Task brief: Report the count of lines containing the word "documents" in the entries below, and nothing more.

Information START

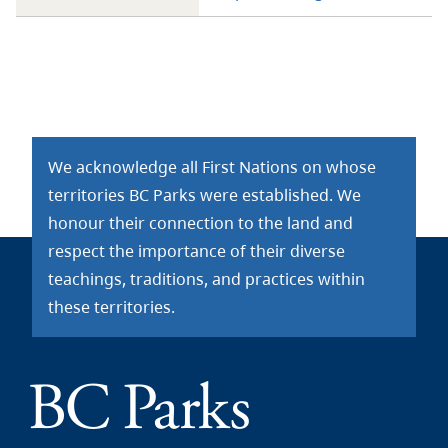
We acknowledge all First Nations on whose
territories BC Parks were established. We
honour their connection to the land and
respect the importance of their diverse
teachings, traditions, and practices within
these territories.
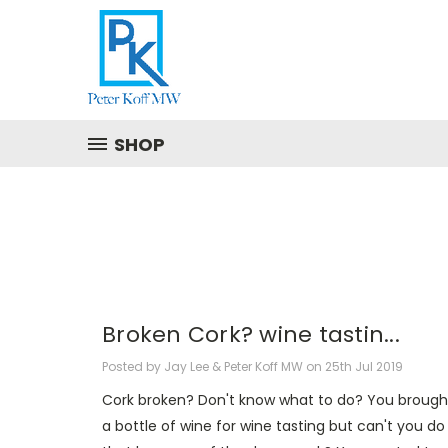
SHOP
Broken Cork? wine tastin...
Posted by Jay Lee & Peter Koff MW on 25th Jul 2019
Cork broken? Don't know what to do? You brough
a bottle of wine for wine tasting but can't you do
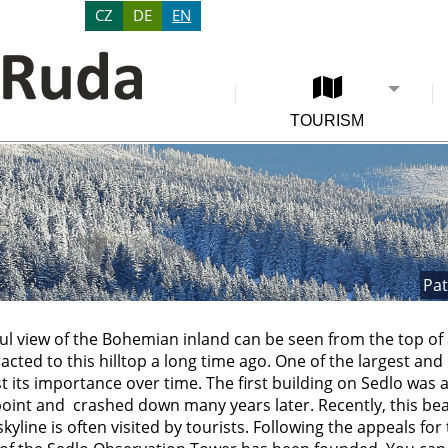
CZ
DE
EN
TOURISM
Pat
ul view of the Bohemian inland can be seen from the top of a
acted to this hilltop a long time ago. One of the largest an
t its importance over time. The first building on Sedlo was 
point and crashed down many years later. Recently, this beau
yline is often visited by tourists. Following the appeals for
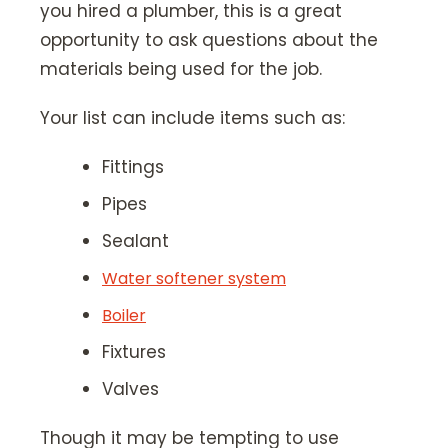
you hired a plumber, this is a great
opportunity to ask questions about the
materials being used for the job.
Your list can include items such as:
Fittings
Pipes
Sealant
Water softener system
Boiler
Fixtures
Valves
Though it may be tempting to use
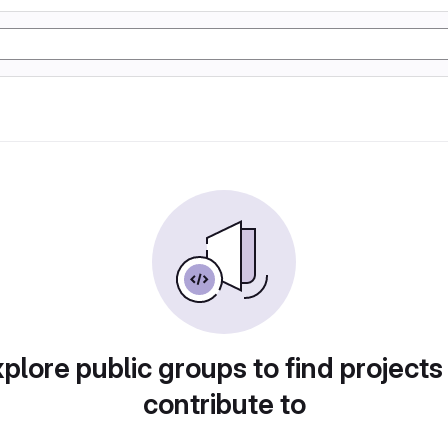
plore public groups to find projects
contribute to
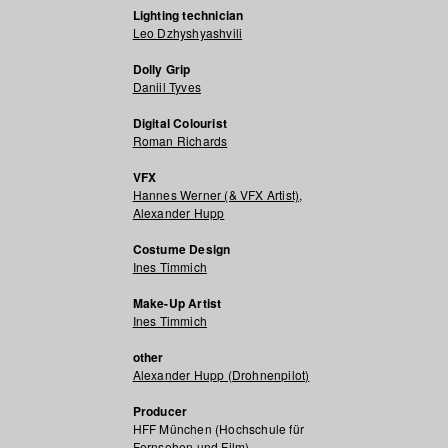
Lighting technician
Leo Dzhyshyashvili
Dolly Grip
Daniil Tyves
Digital Colourist
Roman Richards
VFX
Hannes Werner (& VFX Artist)
,
Alexander Hupp
Costume Design
Ines Timmich
Make-Up Artist
Ines Timmich
other
Alexander Hupp (Drohnenpilot)
Producer
HFF München (Hochschule für
Fernsehen und Film)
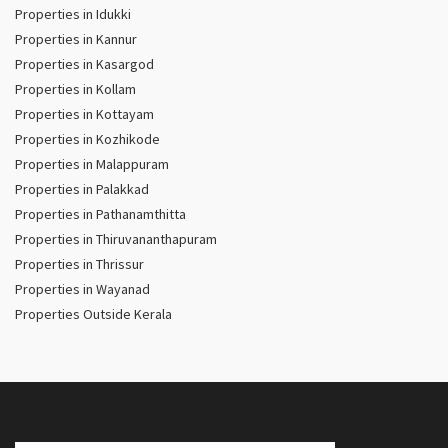
Properties in Idukki
Properties in Kannur
Properties in Kasargod
Properties in Kollam
Properties in Kottayam
Properties in Kozhikode
Properties in Malappuram
Properties in Palakkad
Properties in Pathanamthitta
Properties in Thiruvananthapuram
Properties in Thrissur
Properties in Wayanad
Properties Outside Kerala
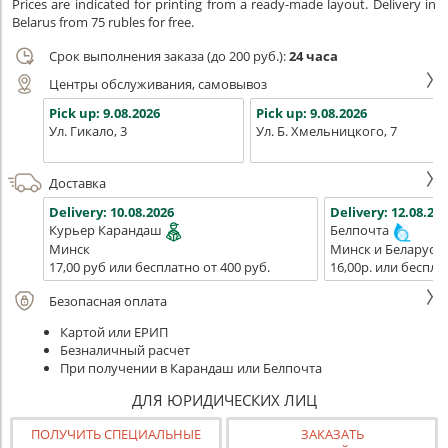
Prices are indicated for printing from a ready-made layout. Delivery in
Belarus from 75 rubles for free.
Срок выполнения заказа (до 200 руб.):
24 часа
Центры обслуживания, самовывоз
Pick up:
9.08.2026
Pick up:
9.08.2026
Ул. Гикало, 3
Ул. Б. Хмельницкого, 7
Доставка
Delivery:
10.08.2026
Delivery:
12.08.202
Курьер Карандаш
Белпочта
Минск
Минск и Беларусь
17,00 руб или бесплатно от 400 руб.
16,00р. или беспла
Безопасная оплата
Картой или ЕРИП
Безналичный расчет
При получении в Карандаш или Белпочта
ДЛЯ ЮРИДИЧЕСКИХ ЛИЦ
ПОЛУЧИТЬ СПЕЦИАЛЬНЫЕ
ЗАКАЗАТЬ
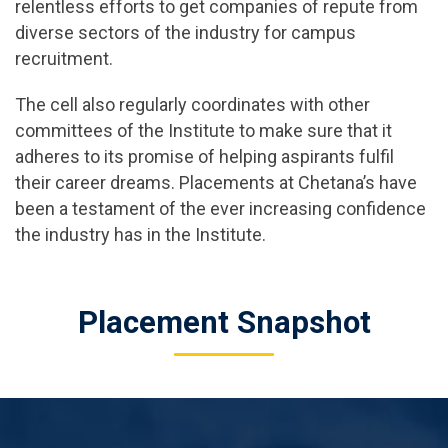
relentless efforts to get companies of repute from
diverse sectors of the industry for campus
recruitment.
The cell also regularly coordinates with other
committees of the Institute to make sure that it
adheres to its promise of helping aspirants fulfil
their career dreams. Placements at Chetana’s have
been a testament of the ever increasing confidence
the industry has in the Institute.
Placement Snapshot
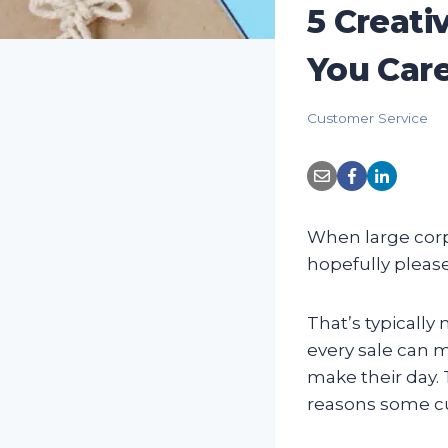
5 Creat
You Car
Customer Service
When large corpo
hopefully plea
That’s typicall
every sale can m
make their day. 
reasons some cu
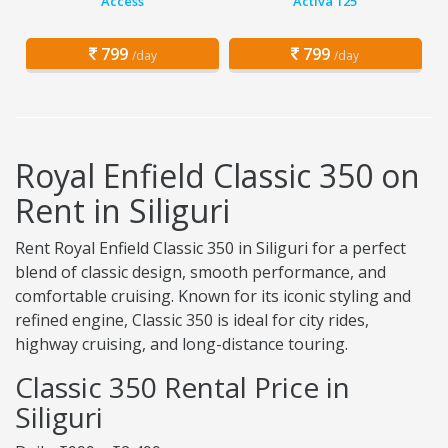
Access
Activa 125
799
799
/day
/day
Royal Enfield Classic 350 on
Rent in Siliguri
Rent Royal Enfield Classic 350 in Siliguri for a perfect
blend of classic design, smooth performance, and
comfortable cruising. Known for its iconic styling and
refined engine, Classic 350 is ideal for city rides,
highway cruising, and long-distance touring.
Classic 350 Rental Price in
Siliguri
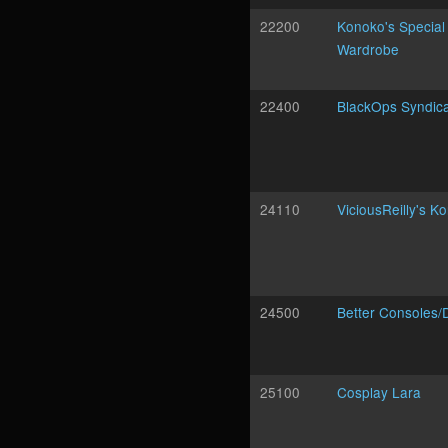
22200
Konoko's Special
Wardrobe
22400
BlackOps Syndic
24110
ViciousReilly's K
24500
Better Consoles/
25100
Cosplay Lara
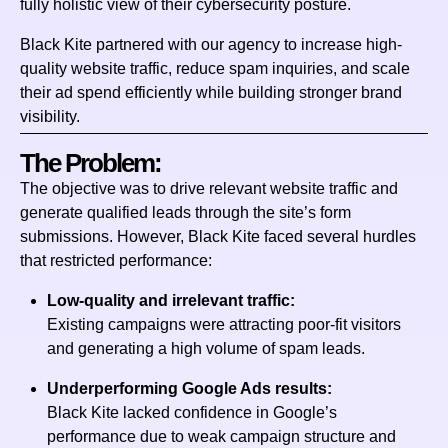
fully holistic view of their cybersecurity posture.
Black Kite partnered with our agency to increase high-
quality website traffic, reduce spam inquiries, and scale
their ad spend efficiently while building stronger brand
visibility.
The Problem:
The objective was to drive relevant website traffic and
generate qualified leads through the site’s form
submissions. However, Black Kite faced several hurdles
that restricted performance:
Low-quality and irrelevant traffic:
Existing campaigns were attracting poor-fit visitors
and generating a high volume of spam leads.
Underperforming Google Ads results:
Black Kite lacked confidence in Google’s
performance due to weak campaign structure and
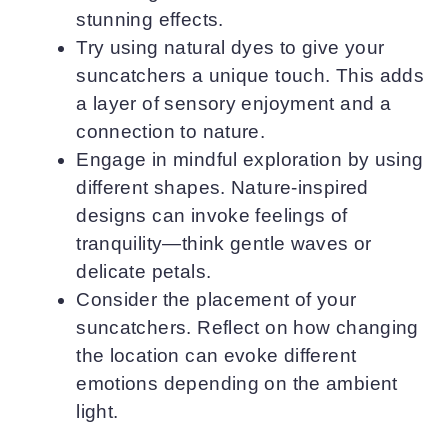
stunning effects.
Try using natural dyes to give your
suncatchers a unique touch. This adds
a layer of sensory enjoyment and a
connection to nature.
Engage in mindful exploration by using
different shapes. Nature-inspired
designs can invoke feelings of
tranquility—think gentle waves or
delicate petals.
Consider the placement of your
suncatchers. Reflect on how changing
the location can evoke different
emotions depending on the ambient
light.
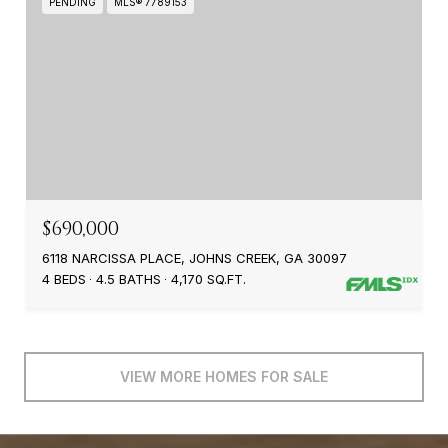
PENDING
MLS® 7789153
$690,000
6118 NARCISSA PLACE, JOHNS CREEK, GA 30097
4 BEDS
4.5 BATHS
4,170 SQ.FT.
VIEW MORE HOMES FOR SALE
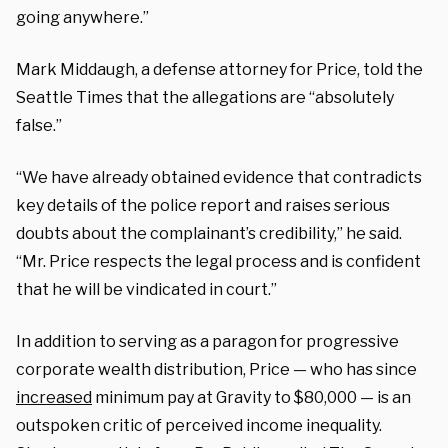
going anywhere.”
Mark Middaugh, a defense attorney for Price, told the
Seattle Times that the allegations are “absolutely
false.”
“We have already obtained evidence that contradicts
key details of the police report and raises serious
doubts about the complainant’s credibility,” he said.
“Mr. Price respects the legal process and is confident
that he will be vindicated in court.”
In addition to serving as a paragon for progressive
corporate wealth distribution, Price — who has since
increased
minimum pay at Gravity to $80,000 — is an
outspoken critic of perceived income inequality.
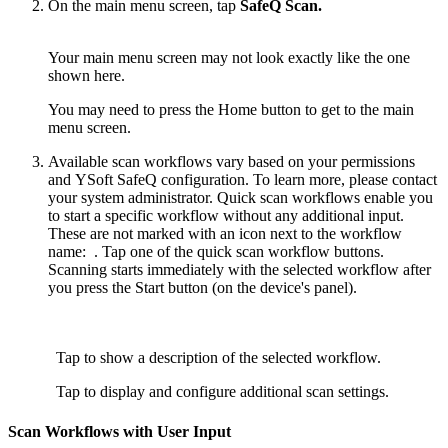
On the main menu screen, tap
SafeQ Scan.
Your main menu screen may not look exactly like the one
shown here.
You may need to press the Home button to get to the main
menu screen.
Available scan workflows vary based on your permissions
and YSoft SafeQ configuration. To learn more, please contact
your system administrator. Quick scan workflows enable you
to start a specific workflow without any additional input.
These are not marked with an icon next to the workflow
name:
. Tap one of the quick scan workflow buttons.
Scanning starts immediately with the selected workflow after
you press the Start button (on the device's panel).
Tap to show a description of the selected workflow.
Tap to display and configure additional scan settings.
Scan Workflows with User Input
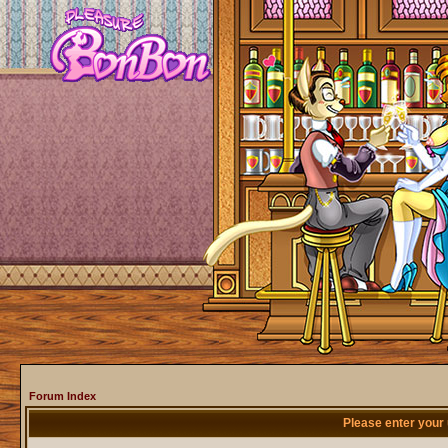
Forum Index
Please enter your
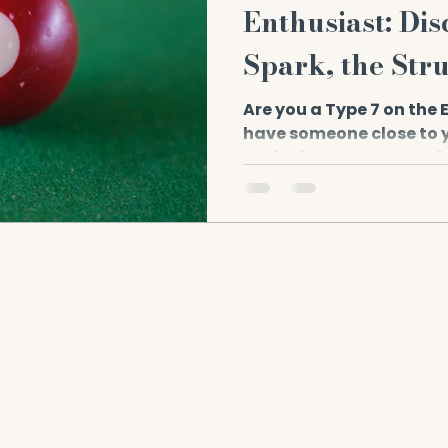
Enthusiast: Dis
Spark, the Str
Strength.
Are you a Type 7 on the
have someone close to y
and adventurous type? If 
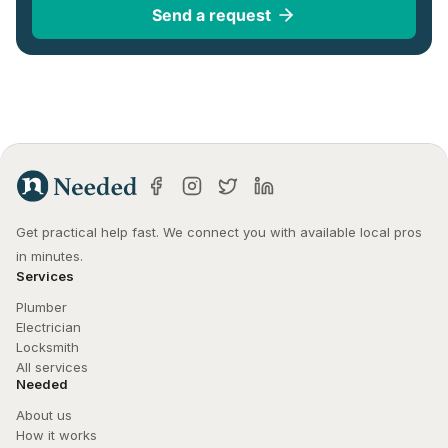
Send a request
Get practical help fast. We connect you with available local pros 
in minutes.
Services
Plumber
Electrician
Locksmith
All services
Needed
About us
How it works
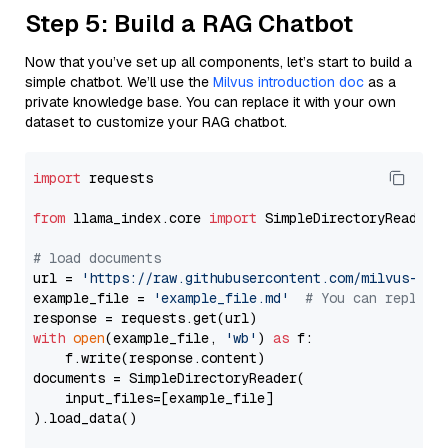
Step 5: Build a RAG Chatbot
Now that you’ve set up all components, let’s start to build a
simple chatbot. We’ll use the
Milvus introduction doc
as a
private knowledge base. You can replace it with your own
dataset to customize your RAG chatbot.
import
 requests

from
 llama_index.core 
import
 SimpleDirectoryReader

# load documents
url = 
'https://raw.githubusercontent.com/milvus-io/
example_file = 
'example_file.md'
# You can replace
with
open
(example_file, 
'wb'
) 
as
 f:

    f.write(response.content)

documents = SimpleDirectoryReader(

    input_files=[example_file]

).load_data()
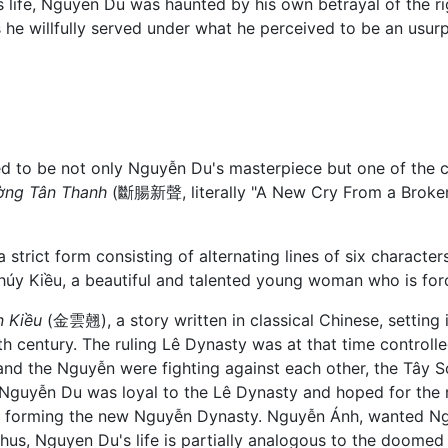
s life, Nguyen Du was haunted by his own betrayal of the rig
 he willfully served under what he perceived to be an usurp
d to be not only Nguyễn Du's masterpiece but one of the c
ờng Tân Thanh
(斷腸新聲, literally "A New Cry From a Broken 
strict form consisting of alternating lines of six charact
f Thúy Kiều, a beautiful and talented young woman who is forc
n Kiều
(金雲翹), a story written in classical Chinese, setting 
th century. The ruling Lê Dynasty was at that time controlle
 and the Nguyễn were fighting against each other, the Tây
Nguyễn Du was loyal to the Lê Dynasty and hoped for the r
am forming the new Nguyễn Dynasty. Nguyễn Ánh, wanted N
hus, Nguyen Du's life is partially analogous to the doomed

Information END

Result below: 2